Longtemps réservé aux aficionados d'import, Chrono Trigger resta un certain temps une énigme pour moi. Il faut dire que le bébé de Squaresoft avait des arguments à faire valoir: mitonné avec amour par une équipe de développement aux allures de dream team ( Sakaguchi, Toriyama, Uematsu, Horii, Mitsuda), le soft semblait comme en proie à un fabuleux destin avant même qu'il ne commence à se tenir sur ses deux gambettes. Autant de bonnes fées pour se pencher sur votre berceau, ça ne peut pas tromper! Ma première partie date d'il y a à peu près six ans, mais dans ma tête c'était comme si j'avais effectué un bond en arrière. Un bond en arrière me renvoyant quelque part dans le temps... En 1995 plus précisémment.
Le jeu débute d'une manière on ne peut plus classique: Crono, comme une grande majorité de héros de J-RPG, est tiré de son roupillon par sa môman, laquelle en a ras le bol de voir son fils faire la grasse mat' alors que, je cite, "il fait super beau dehors et que c'est pas en passant ses journées à pioncer qu'il va réussir à se dégotter une petite poulette".
On apprend qu'une fête millénaire vient de débuter, et par la même occasion qu'une dénommée Lucca nous cherche pour nous faire part d'un truc "super important", nous donnant comme point de rendez-vous la place Leene. En chemin, Crono tombe sur Marle, une jeune fille au caractère trempé, et c'est après avoir récupéré son pendentif qu'elle vous demande de l'accompagner au festival. Ma foi, il va peut-être choper plus tôt que prévu le Crono.
Même si l'introduction se révèle classique, ce sont véritablement ces premiers instants qui donnent le ton. Cette place Leene, dont le caractère paisible et joyeux est retranscrit de façon remarquable. Nos deux amis arrivent enfin au point de rendez-vous, Lucca voulant leur présenter un prototype de sa dernière invention: un téléporteur. Le premier essai sur Crono se révèle concluant. Et quand vient le tour de Marle, les choses se gâtent: réagissant mal à son pendentif, la machine subit un court dysfonctionnement faisant envoyer cette dernière non pas à un autre endroit du village, mais... du temps. N'écoutant que son courage, Crono s'empresse de partir à sa poursuite. Atterrissant dans une contrée inconnue et beaucoup moins hospitalière, c'est là que votre aventure commence.
Le jeu est un J-RPG tour par tour classique dans la forme, à la différence que le système de combat joue sur la complémentarité entre les peros, laquelle évolue en fonction du nombre de combats en commun. Cette complémentarité se traduit par le débloquage d'attaques "combo" qui peuvent être effectuées par deux ou trois coéquipiers à la fois. Coûteuses en MP, elles se révèlent souvent dévastatrices. Et l'aspect tactique est accentué lorsque l'on prend en compte que chacun de ces personnages est assigné à un élément (eau, feu, foudre, glace, ténèbres).
La progression du jeu se veut très fluide et plaisante. Pas de combats aléatoires ici, vous pouvez attaquer ou contourner les ennemis. La montée en levels est parfaitement dosée. Le rythme exploration/combats est ainsi parfaitement calibré, ce qui sert beaucoup au jeu, vu que ce dernier l'est aussi au niveau de l'intrigue: si cette dernière se veut simple de prime abord, aussi bien le ton du jeu, que le thème des voyages temporels abordé avec maestria, font qu'il devient difficile de ne pas être conquis. De la première à la dernière seconde, le jeu avance sans temps mort, nous faisant prendre part à des scènes aussi mémorables que jouissives.

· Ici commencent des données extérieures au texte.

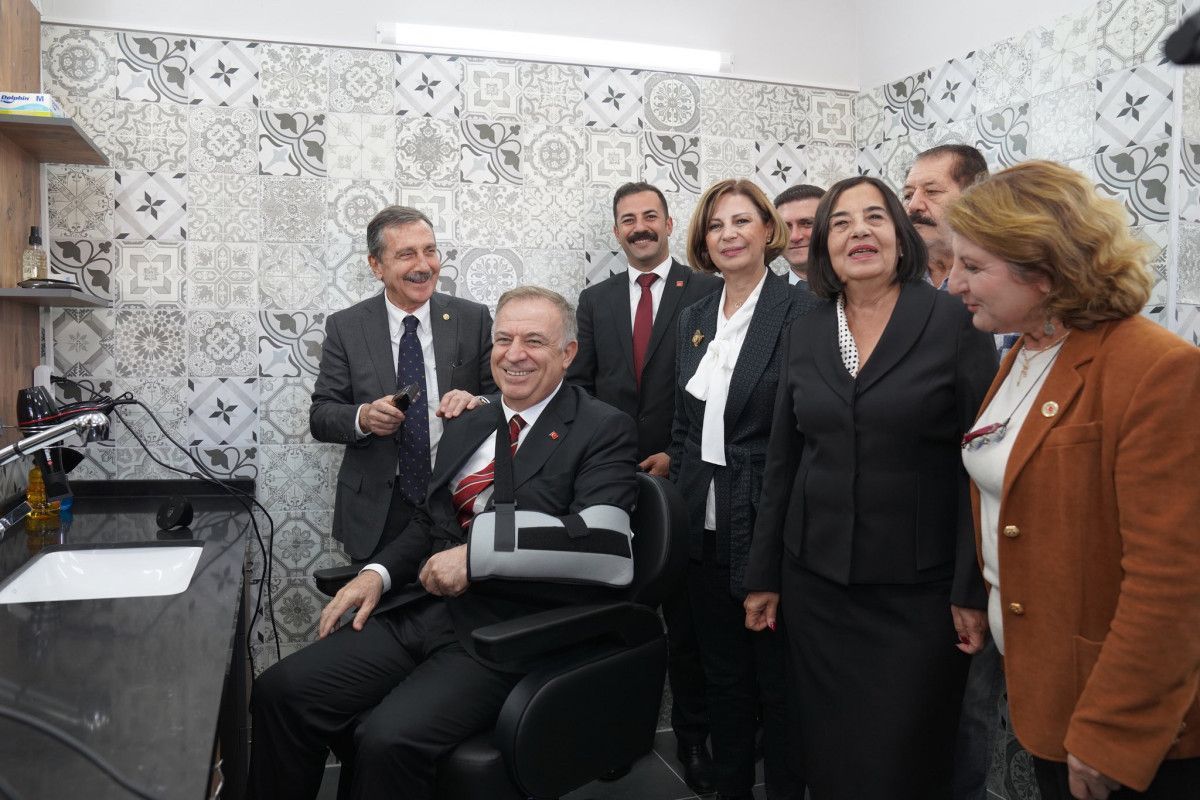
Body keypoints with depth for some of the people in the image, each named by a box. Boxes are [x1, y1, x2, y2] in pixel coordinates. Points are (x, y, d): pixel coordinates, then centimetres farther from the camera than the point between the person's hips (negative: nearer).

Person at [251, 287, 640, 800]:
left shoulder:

Au final, qu'est-ce que Chrono Trigger? C'est une aventure avec un grand A, une belle histoire avec un grand B et un grand H, un putain de jeu qui défonce grave avec un grand P, un grand D... Ouais enfin vous avez compris. Si le jeu se veut accessible et simple dans son approche, il révèle une vraie ligne directrice dans ce qu'il a à proposer. Beau, sacrément bien rythmé, savamment orchestré par une bande-son qui a fait de nombreux adeptes, offrant un plaisir de jeu inépuisable, et proposant une durée de vie très honnête avec les multiples fins et le New Game +, Chrono Trigger se révèle être au final un produit maitrisé de bout en bout. Pas ce qu'on a vu de plus profond certes, mais à l'instar d'un Retour Vers Le Futur, les bons sentiments, quand c'est fait avec talent, et quand c'est saupoudré d'un peu de magie et de rêve, les histoires complexes, on s'en balance.